En réalité il n’est pas facile de dire maintenant et en peu de mots quelque chose de sensé sur le sujet. La science moderne a été faite par des non-chrétiens dans le sens que l’on s’est basé sur une méthodologie dans laquelle Dieu ne doit pas apparaître. Cela ne veut pas dire que l’on nie Dieu, mais simplement qu’il ne peut pas apparaître dans la méthodologie. Et, cependant, on a construit une méthode avec laquelle l’on veut expliquer toute la réalité, c'est-à-dire que la méthodologie a construit un monde, qui est notre monde, et qui en même temps doit être un monde sans Dieu.
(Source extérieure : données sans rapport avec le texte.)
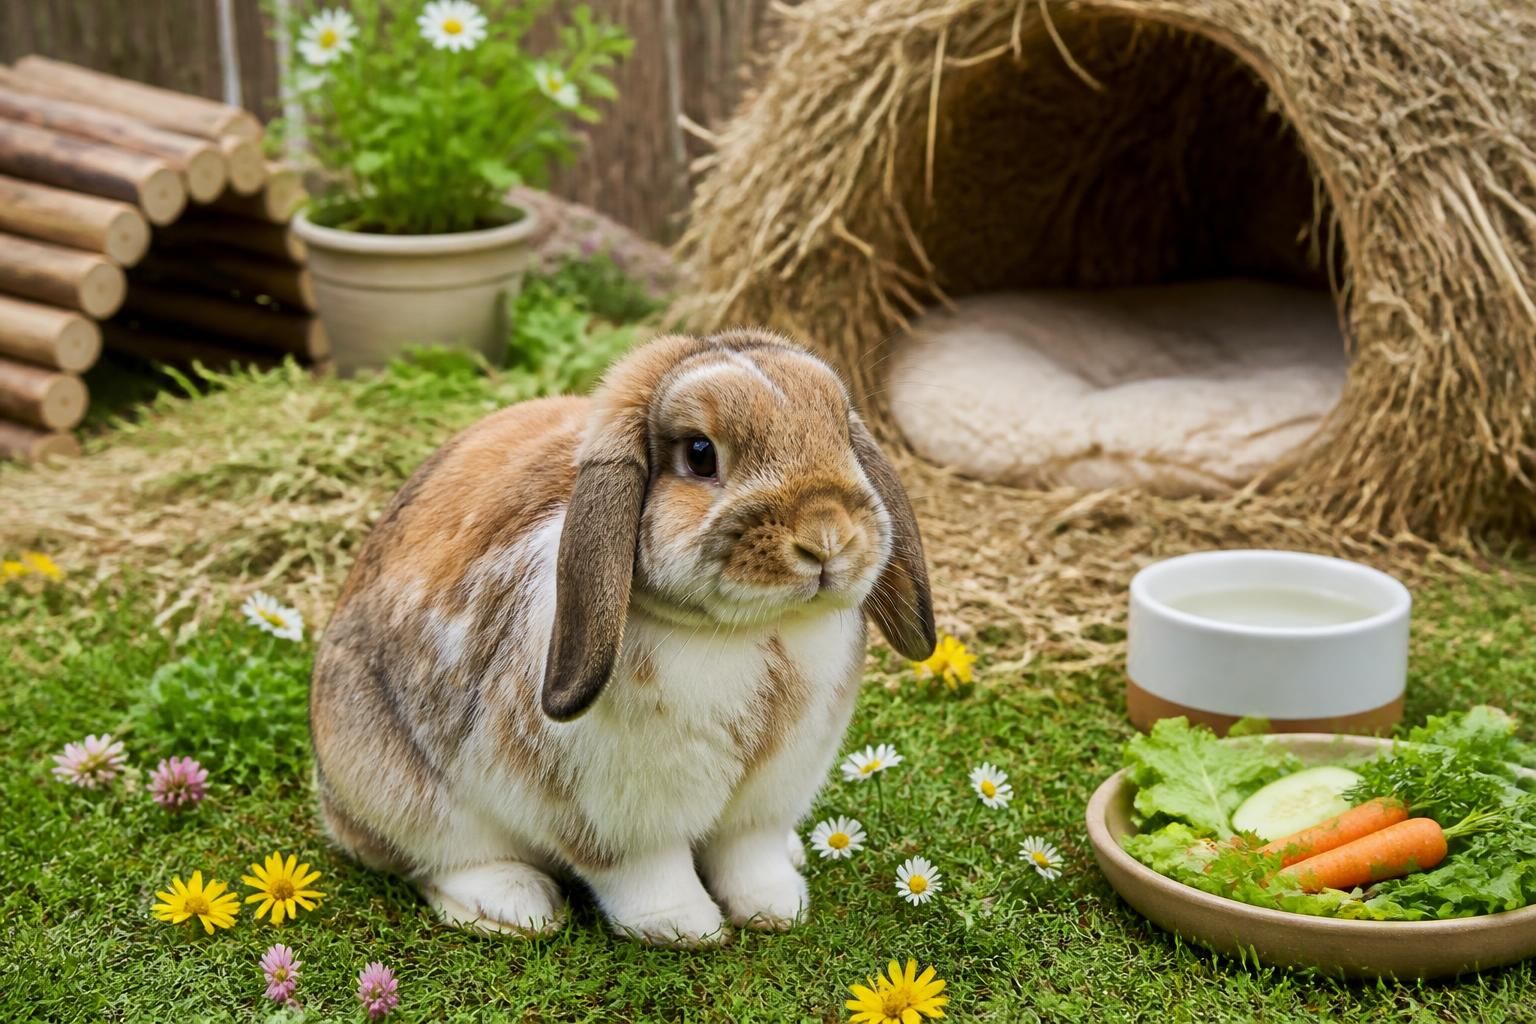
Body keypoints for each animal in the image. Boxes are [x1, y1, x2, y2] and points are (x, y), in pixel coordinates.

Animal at [309, 329, 935, 946]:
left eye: (841, 435)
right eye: (700, 454)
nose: (827, 535)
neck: (756, 630)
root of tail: (334, 803)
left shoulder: (766, 801)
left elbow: (749, 856)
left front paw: (777, 908)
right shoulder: (620, 817)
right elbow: (646, 873)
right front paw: (686, 928)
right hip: (406, 793)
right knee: (440, 858)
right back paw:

Nous vivons dans un monde construit par la science qui prétend expliquer l’ensemble du monde dans lequel nous vivons. Et Dieu est avec ce qui détermine notre vie, et notre problème est maintenant de mettre ensemble les deux choses, comment les marier.

Puis il y a cette nuance de ce que les chrétiens ont abandonné le monde en pensant d’une manière excessive à l’au-delà et que, par conséquent, ils ne se sont pas occupés de ce monde avec autant de force. C’est une forme d’autocritique chrétienne qu’effectivement nous devons exercer et à laquelle nous devons donner une réponse. Il me semble à partir de là qu’il serait très difficile de dire quelque chose de valable, et c’est pour cela que je propose de le faire d’une façon plus résumée, en disant que si nous perdons complètement de vue ce qui touche à l’éternité, alors aussi ce qui touche à ce qui est au-delà de ce monde perd de sa valeur, parce qu’il se consume dans cette brève période dans laquelle nous vivons. Par conséquent, également du point de vue humain il est nécessaire de s’ouvrir à l’éternité et de s’ouvrir à Dieu. Or si l’on néglige ce qui est terrestre, alors on a mal compris Dieu et l’éternité, parce que précisément la foi en Dieu et la foi en l’éternité amène à renforcer la responsabilité pour ce qui est terrestre, parce que en tous les instants de la ma vie je crée l’éternité et si je néglige ce devenir terrestre, ce faire l’éternité dans ce qui est temporaire, j’entre en contradiction avec moi-même. Il me semble que c’est ce que nous devons apprendre : que sans l’éternité l’on ne peut pas vivre parce que le temps reste vide, mais c’est seulement si ce savoir de l’éternité arrive à remplir pleinement ce temps, que cela acquiert un sens.